S2MNet: Speckle-To-Mesh Net for Three-Dimensional Cardiac Morphology Reconstruction via Echocardiogram
Xilin Gong, Yongkai Chen, Shushan Wu, Fang Wang, Ping Ma, Wenxuan Zhong
TL;DR
This work tackles the challenge of reconstructing high-fidelity 3D cardiac morphology from limited 2D echocardiograms. It introduces S2MNet, a template-based deformation-field approach that learns to predict continuous vector fields from echo-styled images, leveraging synthetic six-view data generated from a 3D heart mesh and CycleGAN-style domain adaptation. The method yields accurate 3D reconstructions (low $MSE$ and competitive IoU) and demonstrates clinical relevance by correlating left ventricular EF derived from the 3D meshes with GLPS measurements ($PCC = -0.82$). The framework offers a practical path toward real-time, patient-specific 3D cardiac visualization from standard echocardiography, with potential to improve functional assessment and monitoring in clinical settings.
Abstract
Echocardiogram is the most commonly used imaging modality in cardiac assessment duo to its non-invasive nature, real-time capability, and cost-effectiveness. Despite its advantages, most clinical echocardiograms provide only two-dimensional views, limiting the ability to fully assess cardiac anatomy and function in three dimensions. While three-dimensional echocardiography exists, it often suffers from reduced resolution, limited availability, and higher acquisition costs. To overcome these challenges, we propose a deep learning framework S2MNet that reconstructs continuous and high-fidelity 3D heart models by integrating six slices of routinely acquired 2D echocardiogram views. Our method has three advantages. First, our method avoid the difficulties on training data acquasition by simulate six of 2D echocardiogram images from corresponding slices of a given 3D heart mesh. Second, we introduce a deformation field-based method, which avoid spatial discontinuities or structural artifacts in 3D echocardiogram reconstructions.
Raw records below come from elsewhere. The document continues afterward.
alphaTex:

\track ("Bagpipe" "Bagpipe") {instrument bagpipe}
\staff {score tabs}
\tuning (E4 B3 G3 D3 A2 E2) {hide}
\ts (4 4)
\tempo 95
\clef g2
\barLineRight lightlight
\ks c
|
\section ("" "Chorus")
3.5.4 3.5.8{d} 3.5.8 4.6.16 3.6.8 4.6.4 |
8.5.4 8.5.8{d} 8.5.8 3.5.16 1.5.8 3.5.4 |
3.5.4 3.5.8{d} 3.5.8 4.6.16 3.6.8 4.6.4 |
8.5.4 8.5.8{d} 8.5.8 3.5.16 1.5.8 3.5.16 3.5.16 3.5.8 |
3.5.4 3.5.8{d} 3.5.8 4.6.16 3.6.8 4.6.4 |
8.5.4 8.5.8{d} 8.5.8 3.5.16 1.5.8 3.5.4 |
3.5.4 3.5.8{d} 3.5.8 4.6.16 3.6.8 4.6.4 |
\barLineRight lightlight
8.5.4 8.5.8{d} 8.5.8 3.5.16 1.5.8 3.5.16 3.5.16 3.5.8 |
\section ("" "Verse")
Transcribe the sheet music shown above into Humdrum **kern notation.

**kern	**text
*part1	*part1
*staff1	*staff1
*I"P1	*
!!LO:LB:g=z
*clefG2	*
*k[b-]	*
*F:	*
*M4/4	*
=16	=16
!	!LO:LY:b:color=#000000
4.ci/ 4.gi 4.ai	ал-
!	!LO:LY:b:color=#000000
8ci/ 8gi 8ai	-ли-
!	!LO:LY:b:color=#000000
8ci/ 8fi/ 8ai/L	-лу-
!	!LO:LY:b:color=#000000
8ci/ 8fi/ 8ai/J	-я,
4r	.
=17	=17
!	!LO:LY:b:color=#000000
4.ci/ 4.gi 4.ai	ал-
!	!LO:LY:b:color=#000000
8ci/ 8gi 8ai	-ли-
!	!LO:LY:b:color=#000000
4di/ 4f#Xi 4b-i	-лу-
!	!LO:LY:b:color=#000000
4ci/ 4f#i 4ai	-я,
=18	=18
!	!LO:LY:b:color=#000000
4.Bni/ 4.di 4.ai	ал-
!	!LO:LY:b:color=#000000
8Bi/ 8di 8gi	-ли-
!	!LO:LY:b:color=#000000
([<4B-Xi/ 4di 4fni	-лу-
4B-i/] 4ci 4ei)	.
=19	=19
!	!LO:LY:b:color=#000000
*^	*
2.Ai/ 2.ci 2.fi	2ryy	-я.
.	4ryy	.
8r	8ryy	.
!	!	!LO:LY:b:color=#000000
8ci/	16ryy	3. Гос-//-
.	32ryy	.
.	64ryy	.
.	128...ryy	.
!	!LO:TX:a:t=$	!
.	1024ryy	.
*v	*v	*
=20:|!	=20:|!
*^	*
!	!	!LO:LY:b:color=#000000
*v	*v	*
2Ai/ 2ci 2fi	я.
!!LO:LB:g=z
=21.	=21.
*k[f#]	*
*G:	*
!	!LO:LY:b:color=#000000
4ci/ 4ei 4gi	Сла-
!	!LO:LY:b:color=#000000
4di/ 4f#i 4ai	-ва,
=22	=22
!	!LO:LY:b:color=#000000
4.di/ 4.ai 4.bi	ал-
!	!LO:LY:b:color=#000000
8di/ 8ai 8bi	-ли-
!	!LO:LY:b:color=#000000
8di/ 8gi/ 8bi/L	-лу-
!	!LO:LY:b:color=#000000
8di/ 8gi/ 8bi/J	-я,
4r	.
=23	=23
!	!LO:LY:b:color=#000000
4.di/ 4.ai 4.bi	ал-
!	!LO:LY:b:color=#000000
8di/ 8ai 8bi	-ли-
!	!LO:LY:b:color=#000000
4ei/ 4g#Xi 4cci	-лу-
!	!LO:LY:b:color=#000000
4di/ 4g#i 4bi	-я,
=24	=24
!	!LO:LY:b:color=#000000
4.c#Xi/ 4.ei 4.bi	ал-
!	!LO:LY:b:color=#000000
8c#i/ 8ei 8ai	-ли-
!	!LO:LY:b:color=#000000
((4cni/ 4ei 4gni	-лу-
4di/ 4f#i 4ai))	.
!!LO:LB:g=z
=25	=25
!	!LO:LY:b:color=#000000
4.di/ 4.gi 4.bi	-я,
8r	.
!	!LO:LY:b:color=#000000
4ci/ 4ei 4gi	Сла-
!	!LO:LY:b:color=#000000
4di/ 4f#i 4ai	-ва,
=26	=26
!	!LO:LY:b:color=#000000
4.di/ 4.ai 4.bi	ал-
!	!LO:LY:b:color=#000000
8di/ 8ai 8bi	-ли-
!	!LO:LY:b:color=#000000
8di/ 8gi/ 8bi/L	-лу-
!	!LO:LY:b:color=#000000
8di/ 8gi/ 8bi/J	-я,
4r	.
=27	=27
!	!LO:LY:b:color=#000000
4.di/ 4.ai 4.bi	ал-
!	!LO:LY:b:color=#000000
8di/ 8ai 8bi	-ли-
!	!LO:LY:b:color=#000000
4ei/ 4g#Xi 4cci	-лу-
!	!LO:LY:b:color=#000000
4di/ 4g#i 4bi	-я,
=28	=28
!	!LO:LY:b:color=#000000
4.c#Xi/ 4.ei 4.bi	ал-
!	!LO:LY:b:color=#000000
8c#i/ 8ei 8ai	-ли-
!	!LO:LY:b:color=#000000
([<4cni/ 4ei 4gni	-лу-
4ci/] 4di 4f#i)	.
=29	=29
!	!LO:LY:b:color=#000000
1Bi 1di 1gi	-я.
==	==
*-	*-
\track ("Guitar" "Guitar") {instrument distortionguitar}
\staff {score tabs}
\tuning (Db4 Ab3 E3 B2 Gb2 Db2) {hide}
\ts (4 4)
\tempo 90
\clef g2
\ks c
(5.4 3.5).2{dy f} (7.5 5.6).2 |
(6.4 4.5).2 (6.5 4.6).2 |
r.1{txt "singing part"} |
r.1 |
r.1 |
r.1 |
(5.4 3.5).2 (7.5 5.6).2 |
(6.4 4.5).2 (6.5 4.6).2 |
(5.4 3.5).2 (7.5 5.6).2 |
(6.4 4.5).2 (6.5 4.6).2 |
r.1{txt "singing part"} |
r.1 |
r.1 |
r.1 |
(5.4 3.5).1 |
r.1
We validate our method using clinically collected echocardiogram and demonstrate that our estimated left ventricular volume, a key clinical indicator of cardiac function, is strongly correlated with the doctor measured GLPS, a clinical measurement that should demonstrate a negative correlation with LVE in medical theory. This association confirms the reliability of our proposed 3D construction method.